# Consigne:
Imprime mot pour mot, dans le texte sur Notre-Dame, tout ce qui va de "Vitrine pour le" jusqu'à "devant des citoyens.".

# Texte source:
C’est ainsi que le mécénat de la filière forêt-bois pour Notre-Dame s’arrêta. Les étapes suivantes de reconstruction des charpentes relevant des marchés publics, les entreprises choisies le furent par appel d’offres. Pour la filière, ce partenariat fut bien plus qu’une aventure patrimoniale. 

Vitrine pour le bois, matériau renouvelable, et ses métiers, cette valorisation a été d’autant plus bienvenue que le secteur se trouve confronté à de multiples enjeux : adaptation au réchauffement climatique, lutte contre les incendies, protection de la biodiversité, concurrence étrangère … et désamour d’une partie de la population.  

 

Alors qu’on pouvait s’attendre à un consensus autour de Notre-Dame, ce ne fut pas le cas. Plusieurs pétitions virent le jour contre l'abattage des chênes, par des personnes semblant tout ignorer de la gestion durable des forêts françaises. La plus importante, dénonçant un « écocide », recueillit 42 000 signatures. Face aux fake-news, France Bois Forêt communiqua abondamment sur les réseaux sociaux. Le chantier de Notre-Dame l’obligea à sortir du bois pour aller toujours plus au devant des citoyens.

# Extrait de données:
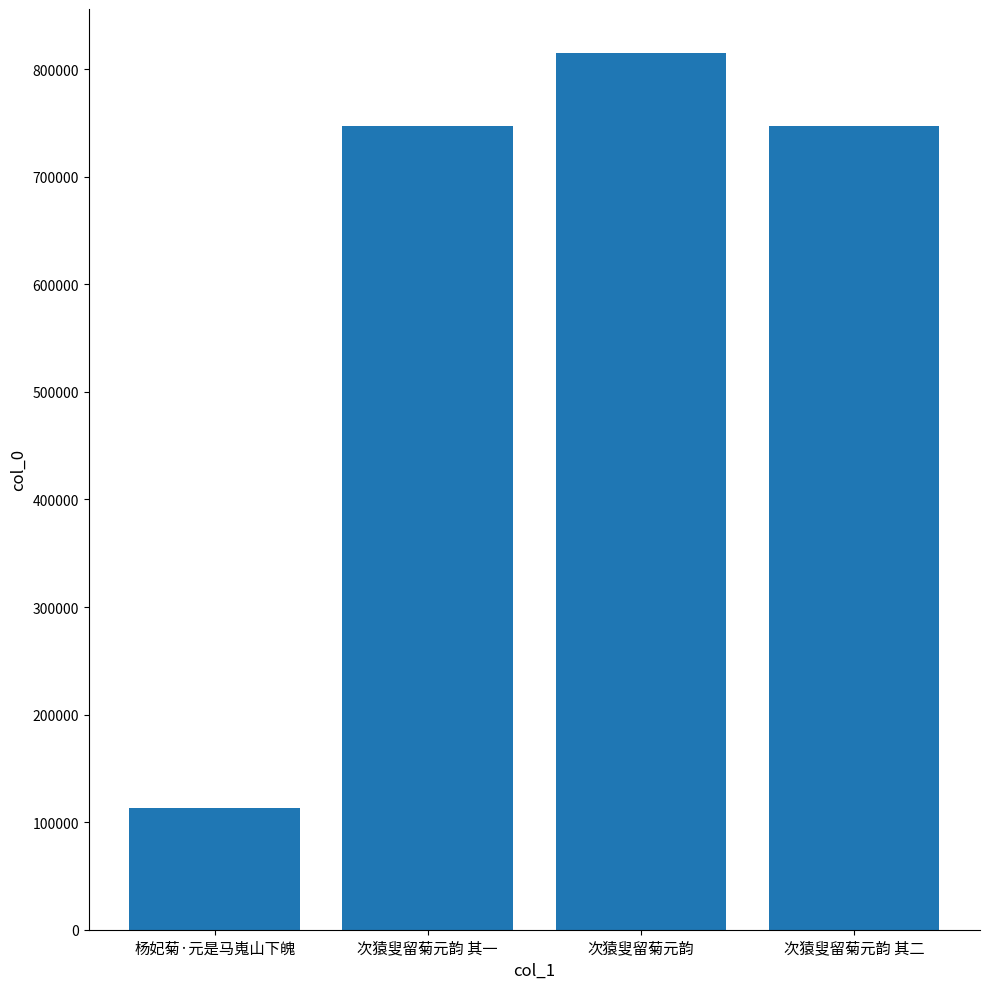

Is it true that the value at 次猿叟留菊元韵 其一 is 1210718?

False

* * *

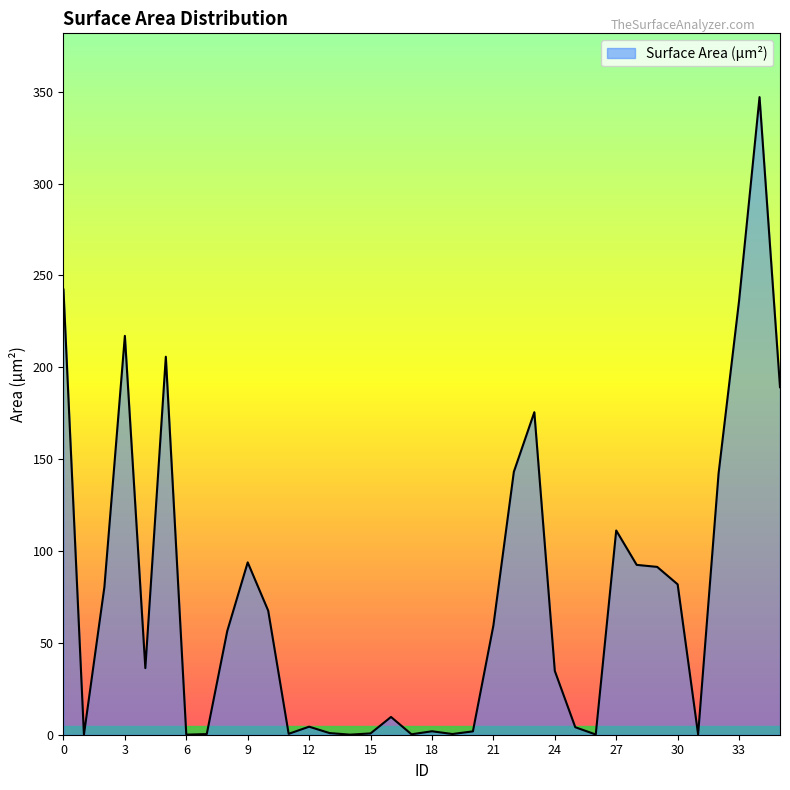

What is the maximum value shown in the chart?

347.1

# Travail terminé:
Vitrine pour le bois, matériau renouvelable, et ses métiers, cette valorisation a été d’autant plus bienvenue que le secteur se trouve confronté à de multiples enjeux : adaptation au réchauffement climatique, lutte contre les incendies, protection de la biodiversité, concurrence étrangère … et désamour d’une partie de la population.  

 

Alors qu’on pouvait s’attendre à un consensus autour de Notre-Dame, ce ne fut pas le cas. Plusieurs pétitions virent le jour contre l'abattage des chênes, par des personnes semblant tout ignorer de la gestion durable des forêts françaises. La plus importante, dénonçant un « écocide », recueillit 42 000 signatures. Face aux fake-news, France Bois Forêt communiqua abondamment sur les réseaux sociaux. Le chantier de Notre-Dame l’obligea à sortir du bois pour aller toujours plus au devant des citoyens.